The pharmaceutical composition according to claim 2 or 3, wherein the siRNA is one or more siRNA selected from the group consisting of siRNAs according to any one of the following (a) to (i):
(A) siRNA in which the double-stranded RNA portion consists of the first to 19th nucleotide sequence in SEQ ID NO: 7 and the first to 19th nucleotide sequence in SEQ ID NO: 8;
(B) siRNA in which the double-stranded RNA portion consists of the first to 19th nucleotide sequence in SEQ ID NO: 9 and the first to 19th nucleotide sequence in SEQ ID NO: 10;
(C) siRNA in which the double-stranded RNA portion comprises the first to the 19th nucleotide sequence in the nucleotide sequence of SEQ ID NO: 11 and the first to the 19th nucleotide sequence in SEQ ID NO: 12;
(D) siRNA in which the double-stranded RNA portion consists of the first to the 19th nucleotide sequence in SEQ ID NO: 13 and the first to the 19th nucleotide sequence in SEQ ID NO: 14;
(E) siRNA in which the double-stranded RNA portion consists of the first to 19th nucleotide sequence in SEQ ID NO: 15 and the first to 19th nucleotide sequence in SEQ ID NO: 16;
(F) siRNA in which the double-stranded RNA portion comprises a double strand consisting of the first to 19th nucleotide sequence in SEQ ID NO: 17 and the first to 19th nucleotide sequence in SEQ ID NO: 18;
(G) siRNA in which the double-stranded RNA portion consists of the first to 19th nucleotide sequence in SEQ ID NO: 19 and the first to 19th nucleotide sequence in SEQ ID NO: 20;
(H) siRNA in which the double-stranded RNA portion consists of the first to 19th nucleotide sequence in SEQ ID NO: 21 and the first to 19th nucleotide sequence in SEQ ID NO: 22;
(I) The siRNA according to any one of (a) to (h), wherein 1 to several nucleotides are added, inserted, deleted or substituted in one or both nucleotide sequences in the double-stranded RNA portion.

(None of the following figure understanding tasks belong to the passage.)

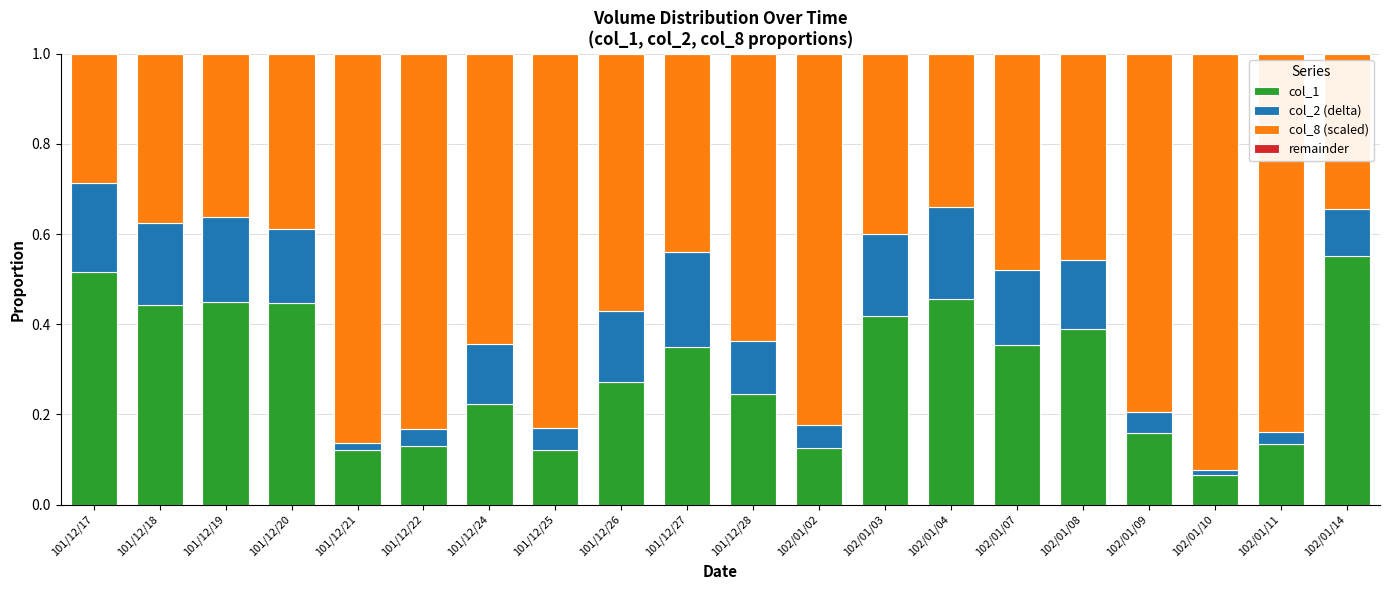

What is the total value across all series at 102/01/14?

1.0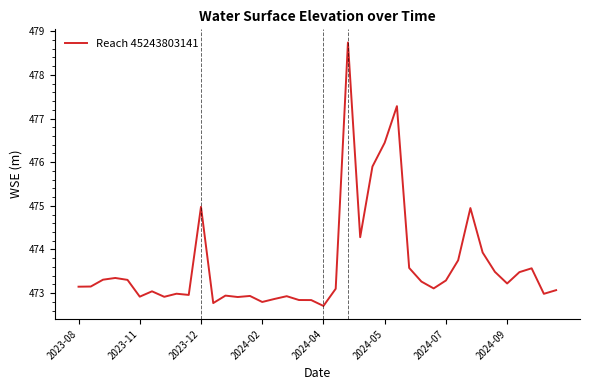

What is the minimum value shown in the chart?

472.7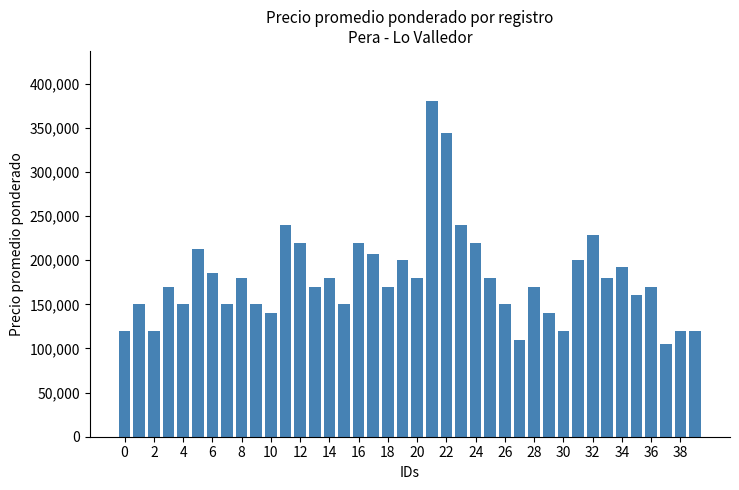

Are the bars grouped side by side (vs. stacked)?

No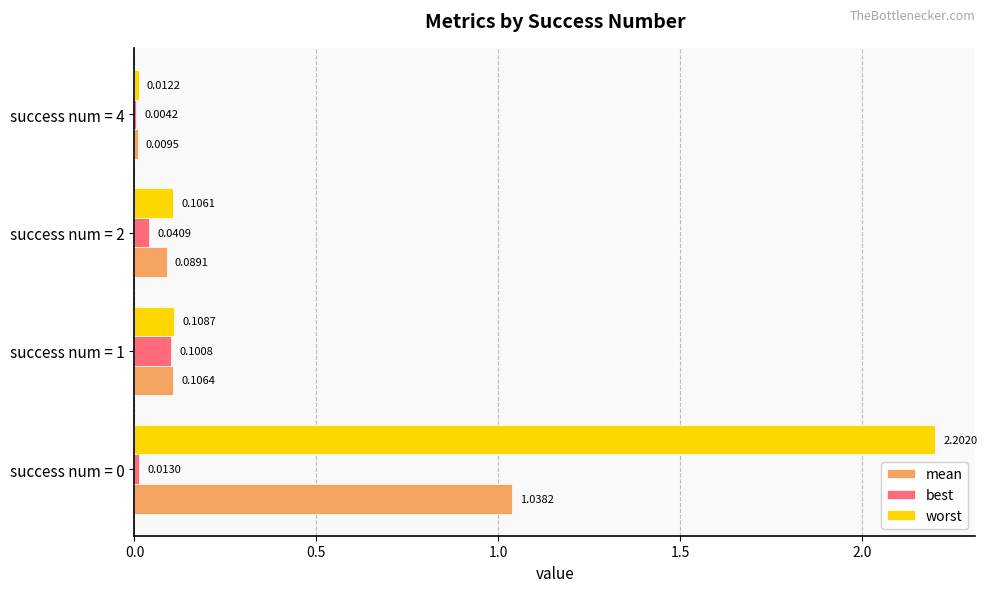

What is the greatest value displayed?

2.2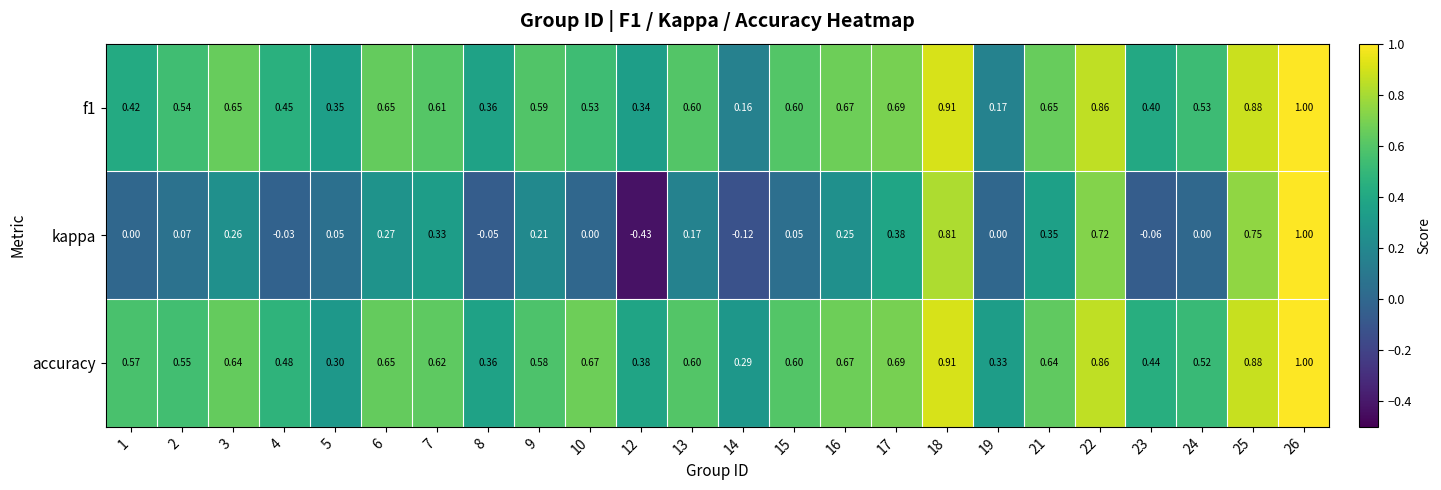

Which series has the widest spread of values?

kappa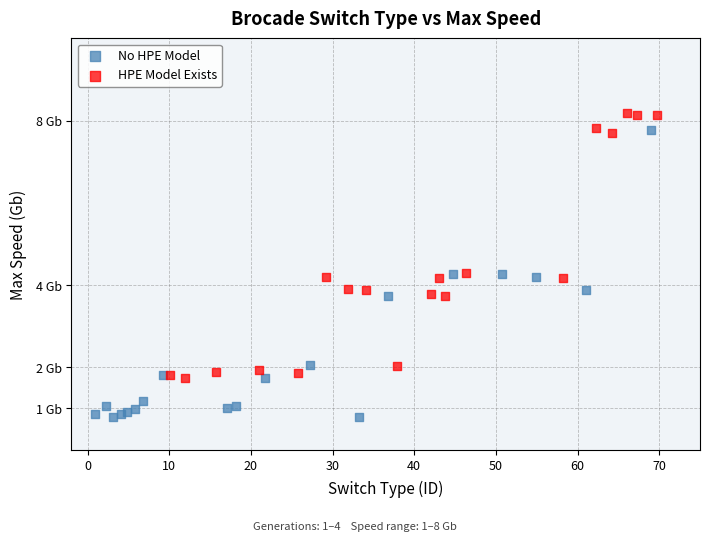

Which series reaches the maximum Y coordinate?

HPE Model Exists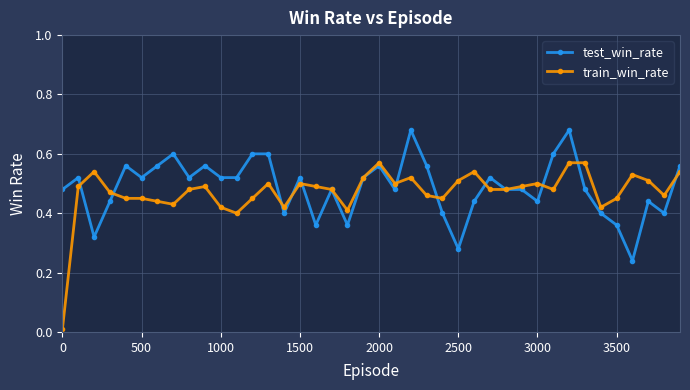

True or false: test_win_rate has more than 2 points higher than both neighbors.

True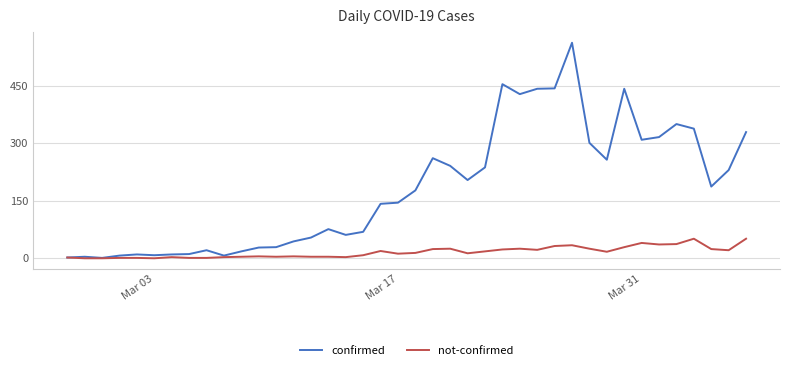

Rank the series by their maximum value, from lowest to highest.

not-confirmed, confirmed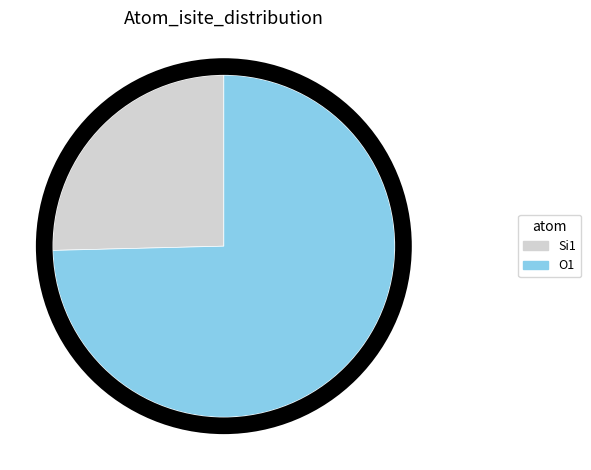

How many slices are in this pie chart?

2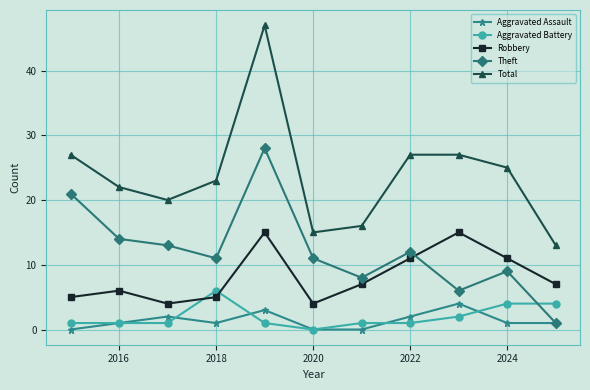

How many series are shown in this chart?

5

The pharmaceutical composition according to claim 4, comprising a 3'-terminal overhang in one or both strands of the siRNA.
The pharmaceutical composition according to any one of claims 1 to 5, wherein the cancer is lung cancer, colon cancer or pancreatic cancer.
A method for screening a substance for treating cancer comprising the following steps (a) to (c):
(A) contacting a test substance with a cell capable of measuring the expression of AQR gene, NHP2L1 gene or NUP205 gene;
(B) measuring the expression level of the gene in cells contacted with the test substance, and comparing the expression level with the expression level of the gene in control cells not contacted with the test substance;
Next, (c) when the expression of the gene in a cell given the test substance is lower than the expression of the gene in a cell not given the test substance, the test substance is selected as a cancer treatment substance Process.